Could you rewrite the records with "collection date" replaced by "date collected" everywhere and everything else unchanged, leaving out the pictures?

-------- RECORDS TO USE

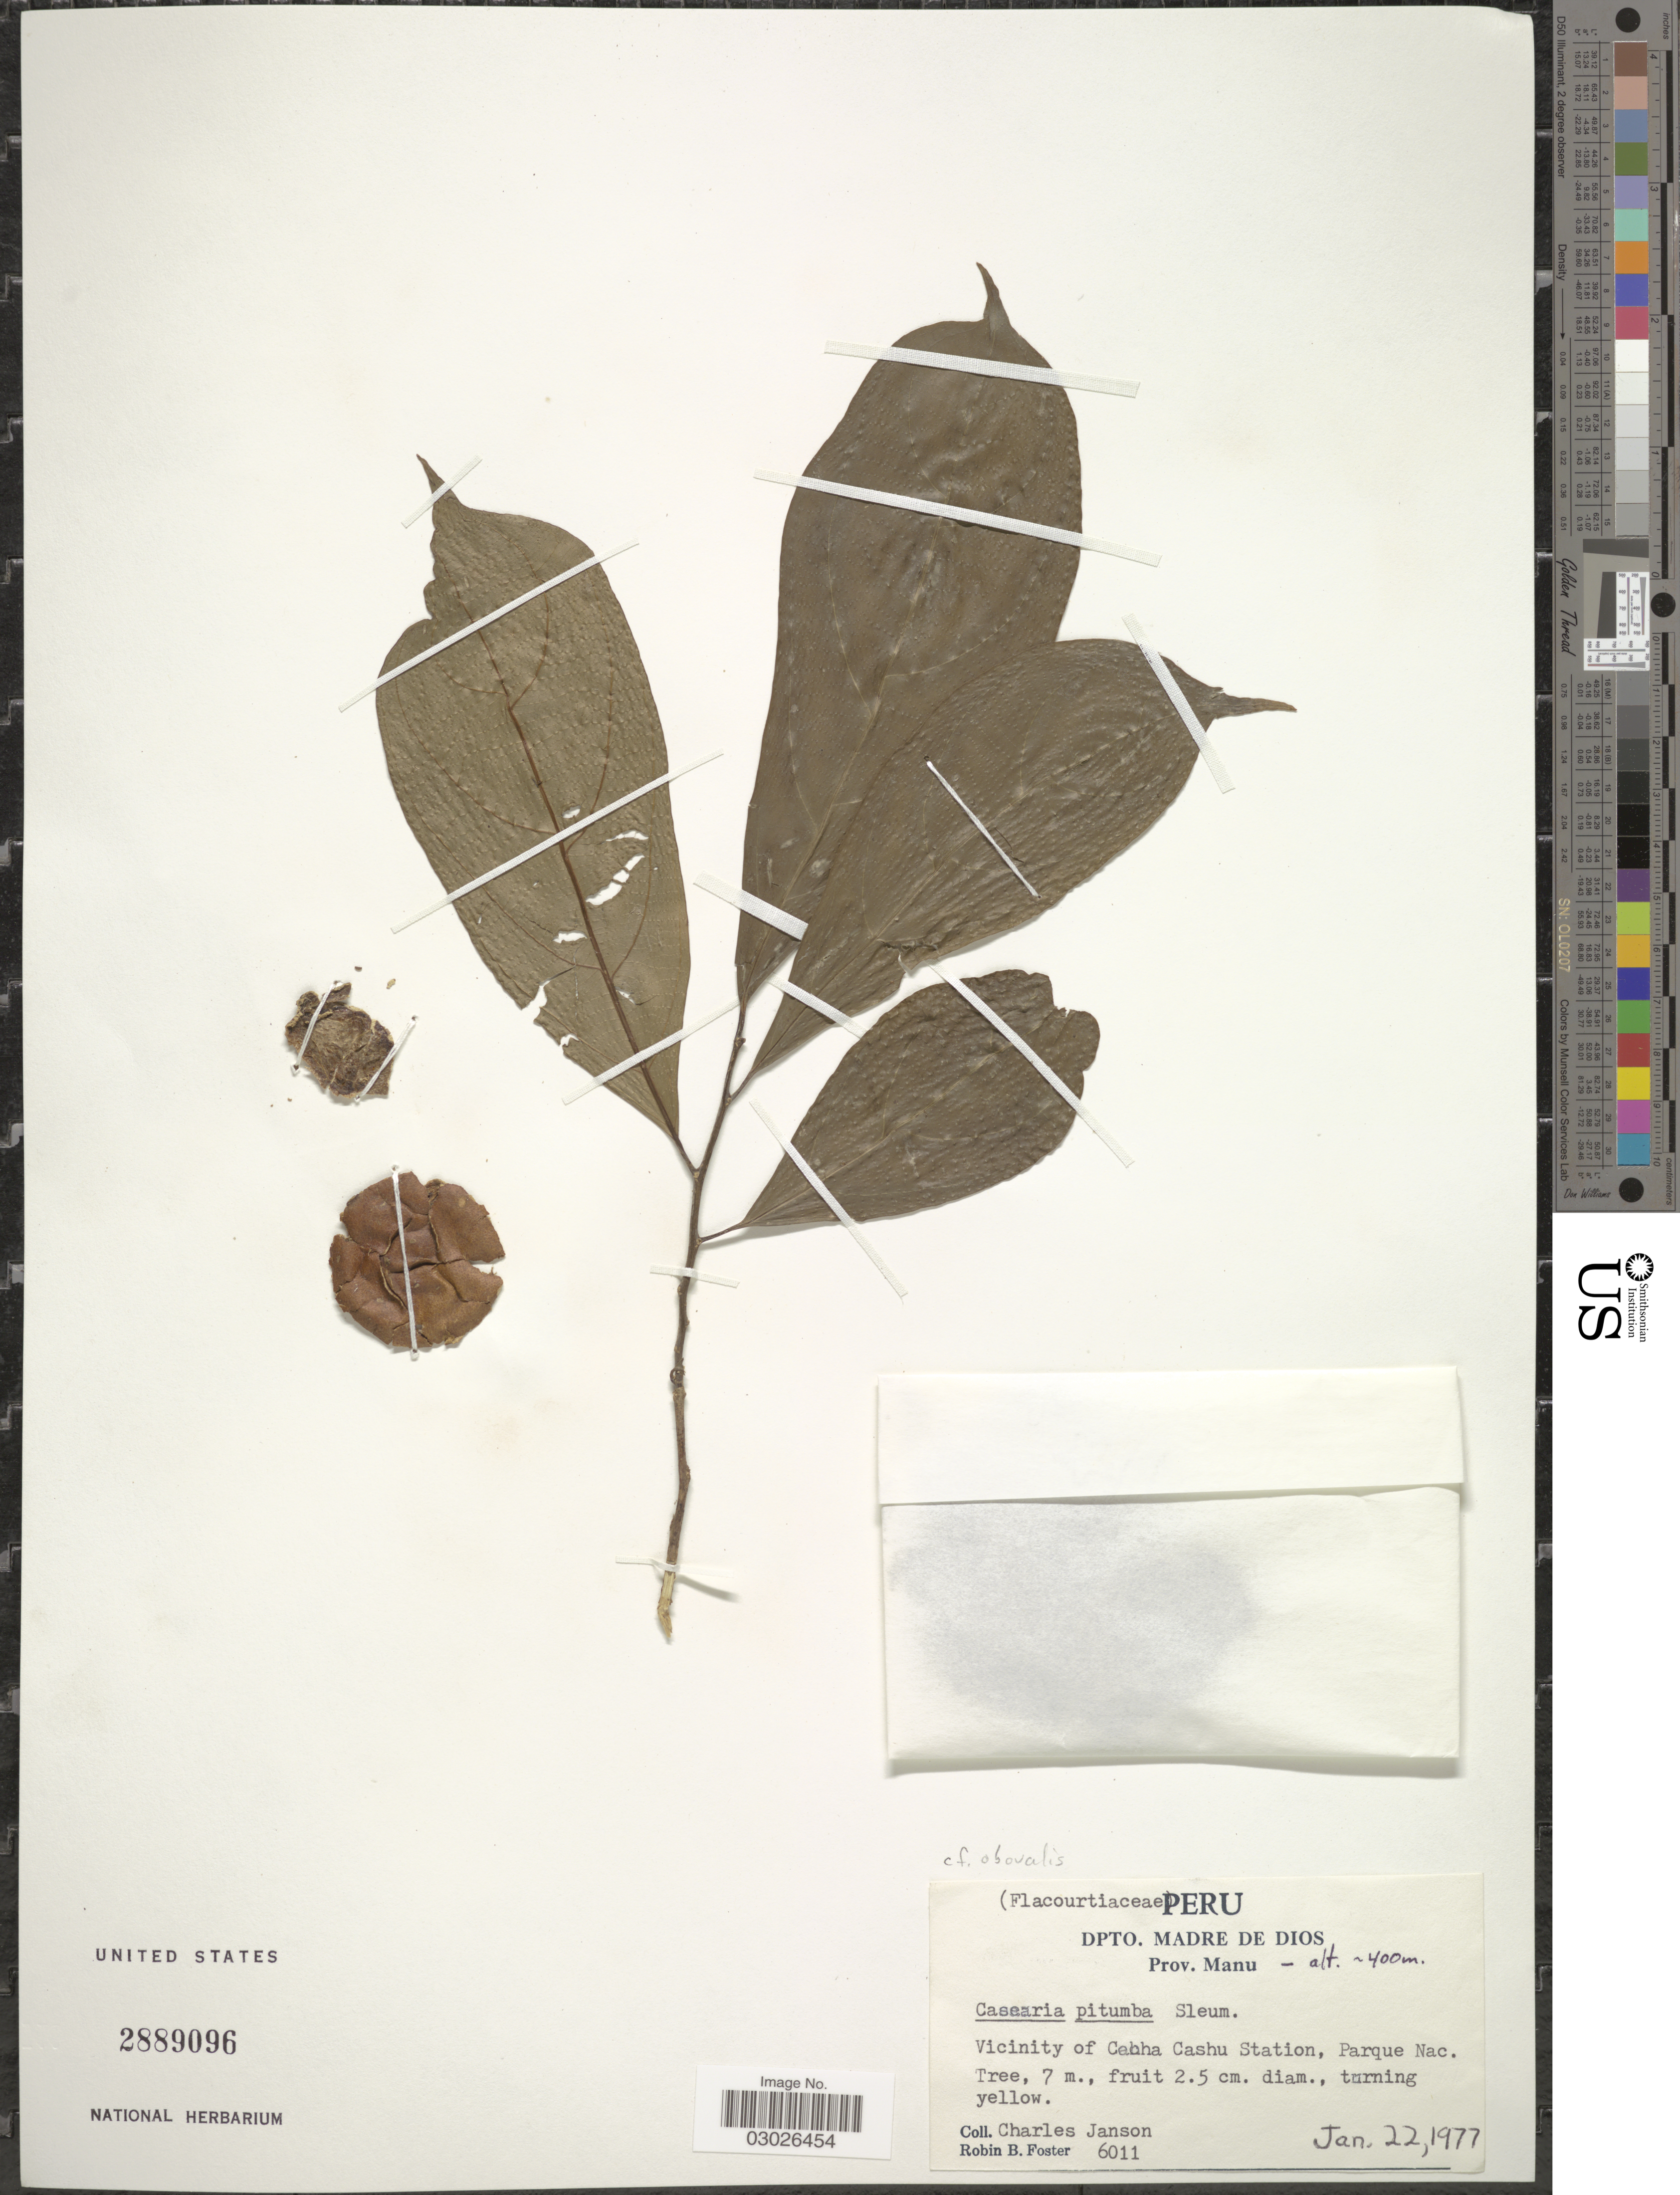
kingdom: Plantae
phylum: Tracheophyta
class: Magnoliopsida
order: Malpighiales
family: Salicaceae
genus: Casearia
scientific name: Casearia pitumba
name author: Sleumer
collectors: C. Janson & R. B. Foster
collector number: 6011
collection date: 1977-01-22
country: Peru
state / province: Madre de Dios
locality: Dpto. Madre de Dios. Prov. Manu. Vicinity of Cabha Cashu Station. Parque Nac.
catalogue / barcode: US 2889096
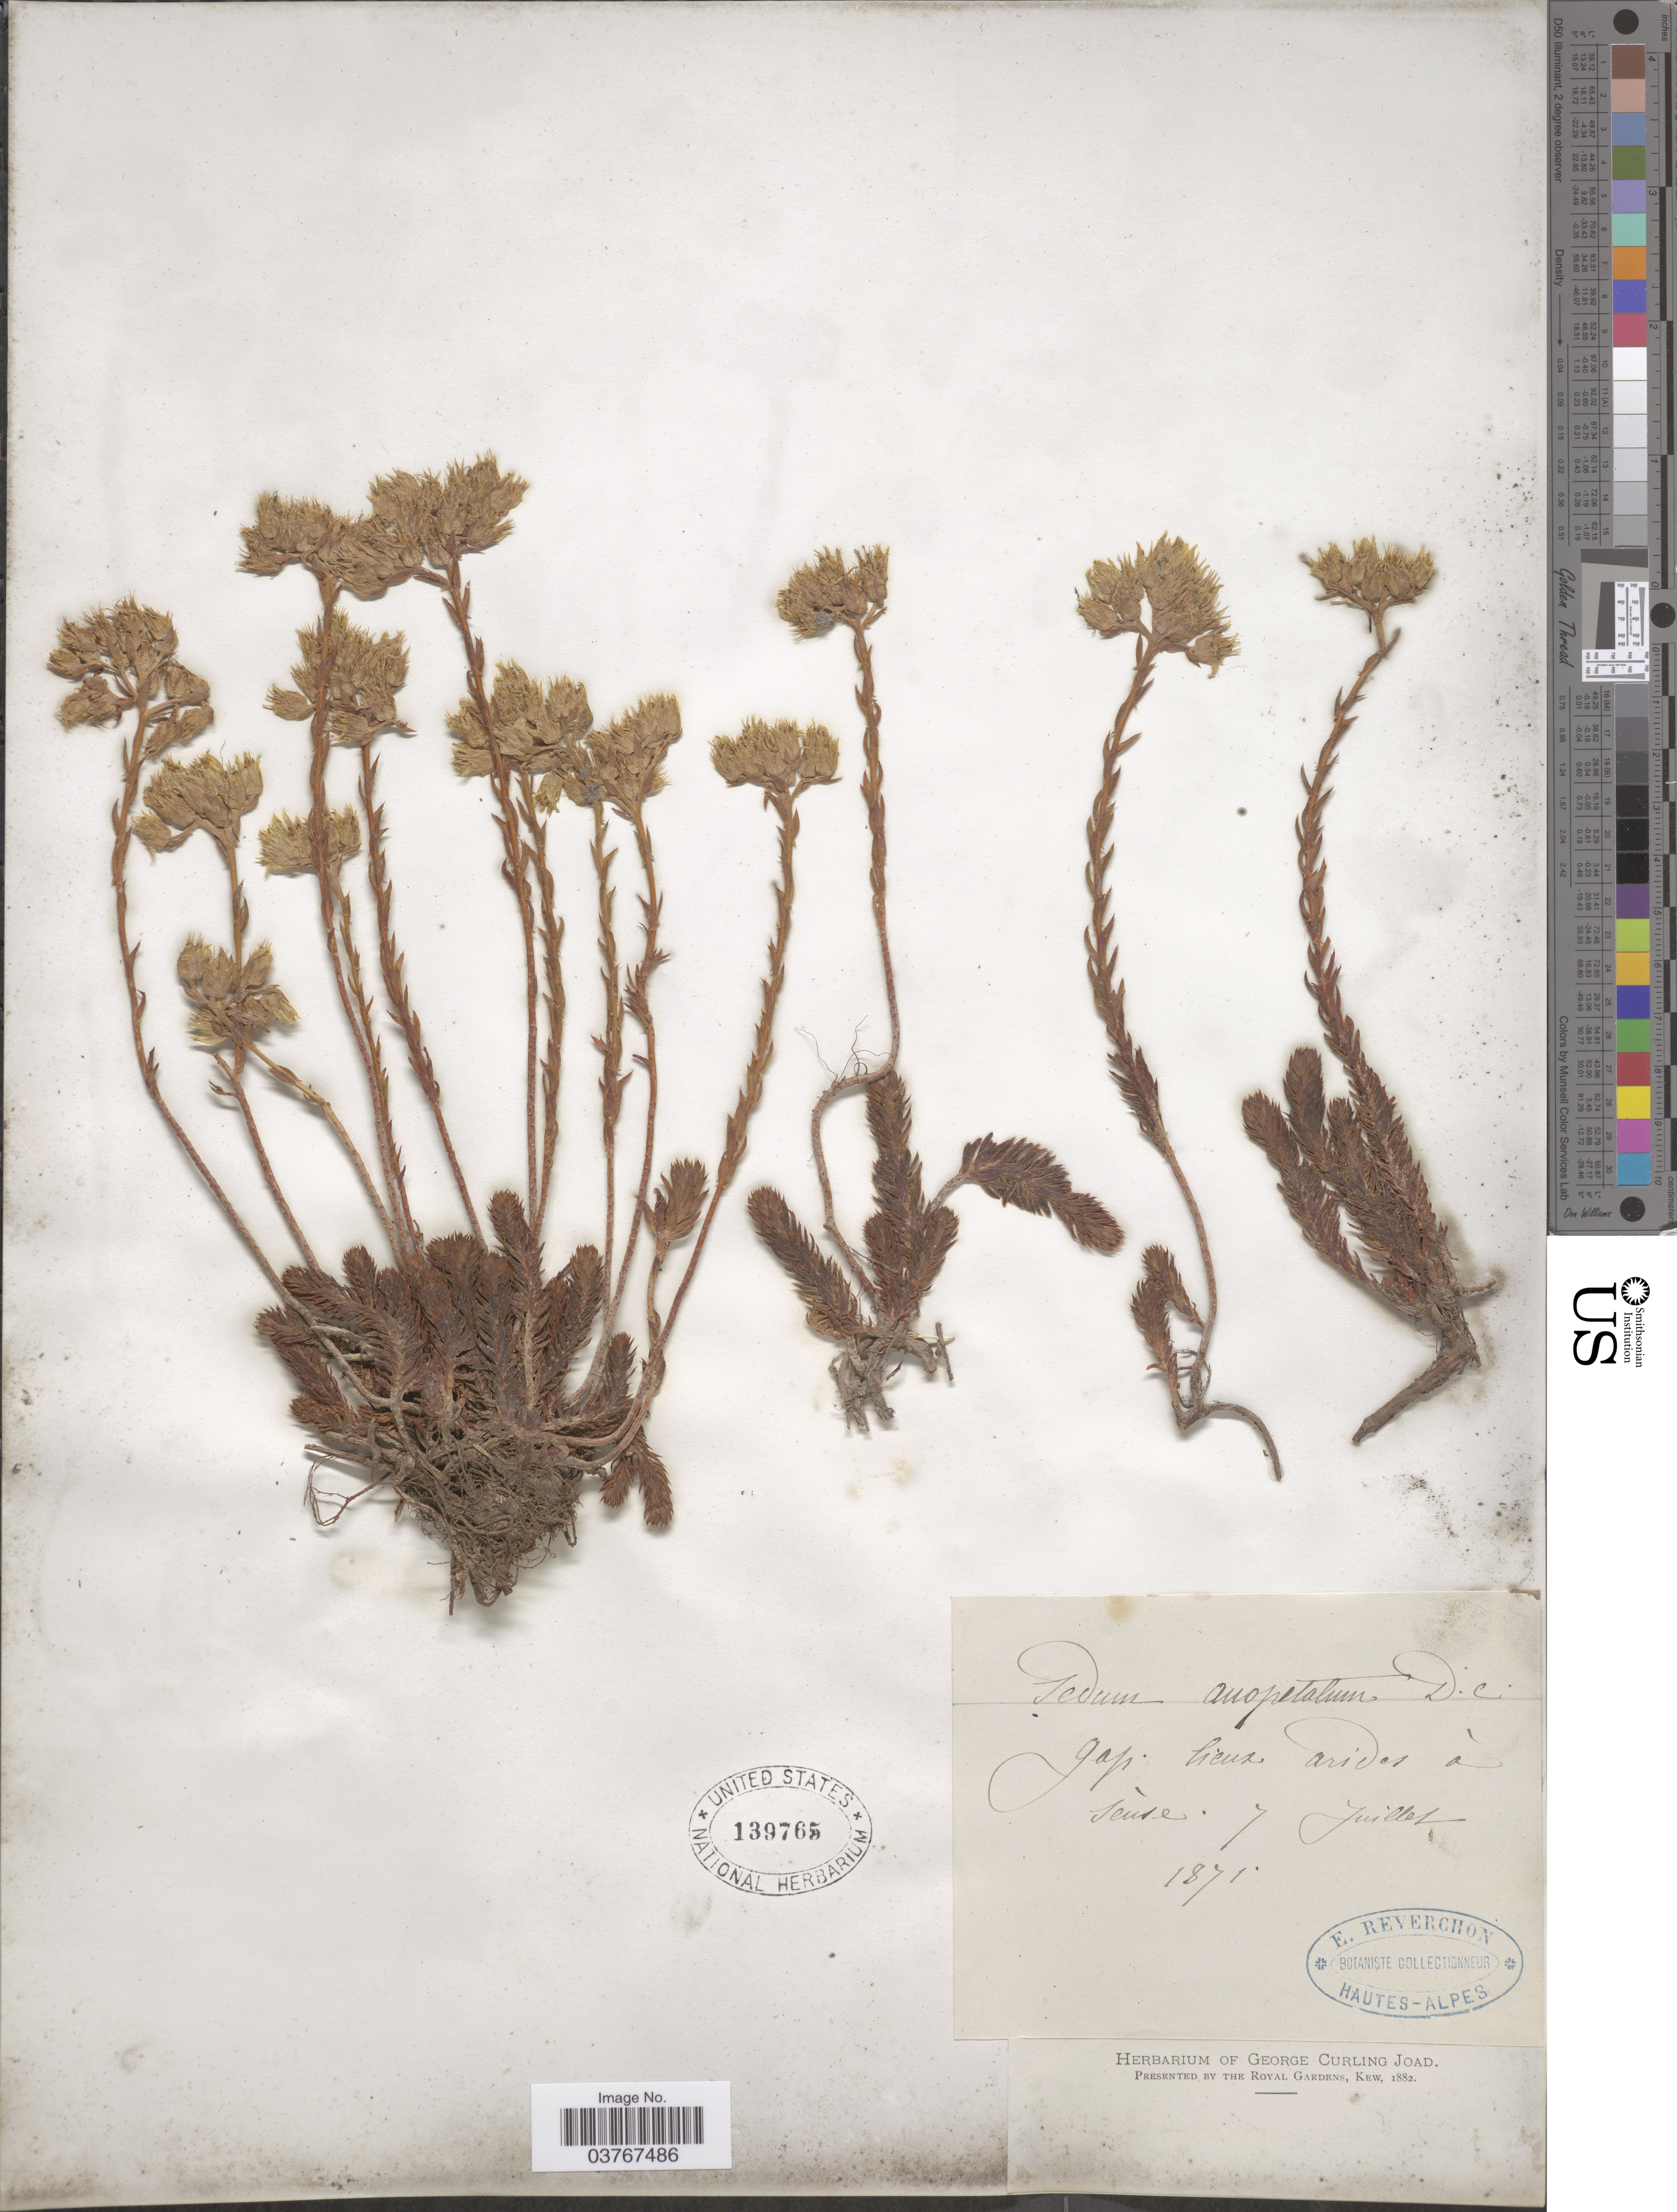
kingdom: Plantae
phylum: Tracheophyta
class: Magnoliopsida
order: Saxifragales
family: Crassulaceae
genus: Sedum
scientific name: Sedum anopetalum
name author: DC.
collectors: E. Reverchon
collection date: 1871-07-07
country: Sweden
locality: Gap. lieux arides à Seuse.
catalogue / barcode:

----------------

FULL RESPONSE
kingdom: Plantae
phylum: Tracheophyta
class: Magnoliopsida
order: Malpighiales
family: Salicaceae
genus: Casearia
scientific name: Casearia pitumba
name author: Sleumer
collectors: C. Janson & R. B. Foster
collector number: 6011
date collected: 1977-01-22
country: Peru
state / province: Madre de Dios
locality: Dpto. Madre de Dios. Prov. Manu. Vicinity of Cabha Cashu Station. Parque Nac.
catalogue / barcode: US 2889096
kingdom: Plantae
phylum: Tracheophyta
class: Magnoliopsida
order: Saxifragales
family: Crassulaceae
genus: Sedum
scientific name: Sedum anopetalum
name author: DC.
collectors: E. Reverchon
date collected: 1871-07-07
country: Sweden
locality: Gap. lieux arides à Seuse.
catalogue / barcode:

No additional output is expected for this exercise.